Ketogenic diet poses a significant effect on imbalanced gut microbiota in infants with refractory epilepsy.
Xie, G, Zhou, Q, Qiu, CZ, Dai, WK, Wang, HP, Li, YH, Liao, JX, Lu, XG, Lin, SF, Ye, JH, et al
World journal of gastroenterology. 2017;23(33):6164-6171
-
-
-
Free full text
Plain language summary
A ketogenic diet is a high fat diet recommended as an alternative therapy for infants with refractory (uncontrolled) epilepsy. Research has demonstrated that gut microbiota is affected by diet, particularly diets high in fat. According to various studies on gut brain axis, the gut microbiota may also effect children’s neurodevelopment. The aim of this study is to investigate the difference in the gut microbiota of infants who have refractory epilepsy with healthy infants, and the effect of ketogenic diet on the gut microbiota. 14 subjects with refractory epilepsy, as well as 15 healthy male and 15 healthy female infants under 3 years were recruited for this study. On analysis the gut microbiota of healthy infants had greater microbial diversity in comparison to epileptic infants. The intervention of a ketogenic diet showed significant improvement in reducing the pathogenic bacteria and increasing beneficial Bacterioidetes, though the authors concluded that a ketogenic diet as an alternative treatment for epileptic seizures needs further research.
Abstract
AIM: To investigate whether patients with refractory epilepsy and healthy infants differ in gut microbiota (GM), and how ketogenic diet (KD) alters GM. METHODS A total of 14 epileptic and 30 healthy infants were recruited and seizure frequencies were recorded.
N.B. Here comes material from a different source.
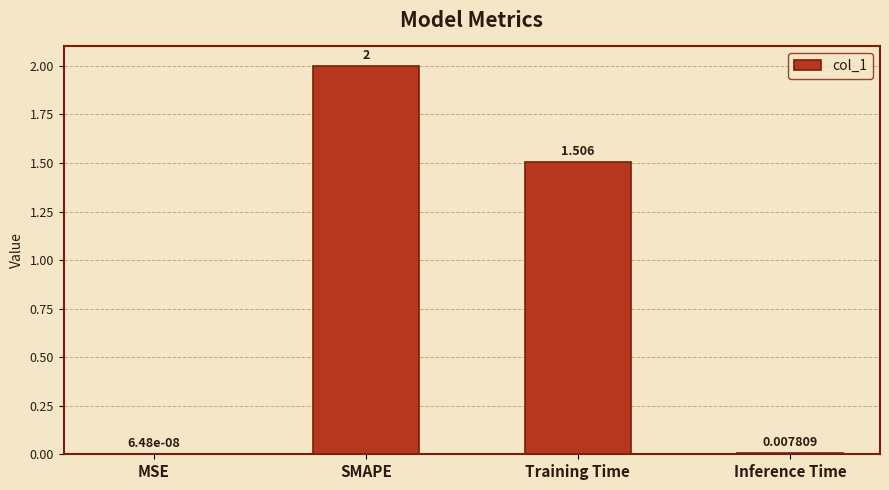

Where is the data nearest to the value 1?

Training Time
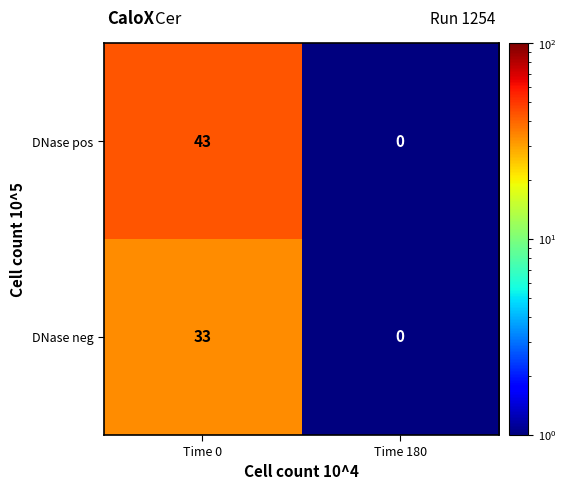

True or false: DNase neg has a value of -20 at Time 180.

False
Stool samples were collected for 16S rDNA sequencing using the Illumina Miseq platform. The composition of GM in each sample was analyzed with MOTHUR, and inter-group comparison was conducted by R software. RESULTS After being on KD treatment for a week, 64% of epileptic infants showed an obvious improvement, with a 50% decrease in seizure frequency. GM structure in epileptic infants (P1 group) differed dramatically from that in healthy infants (Health group). Proteobacteria, which had accumulated significantly in the P1 group, decreased dramatically after KD treatment (P2 group). Cronobacter predominated in the P1 group and remained at a low level both in the Health and P2 groups. Bacteroides increased significantly in the P2 group, in which Prevotella and Bifidobacterium also grew in numbers and kept increasing. CONCLUSION GM pattern in healthy infants differed dramatically from that of the epileptic group. KD could significantly modify symptoms of epilepsy and reshape the GM of epileptic infants.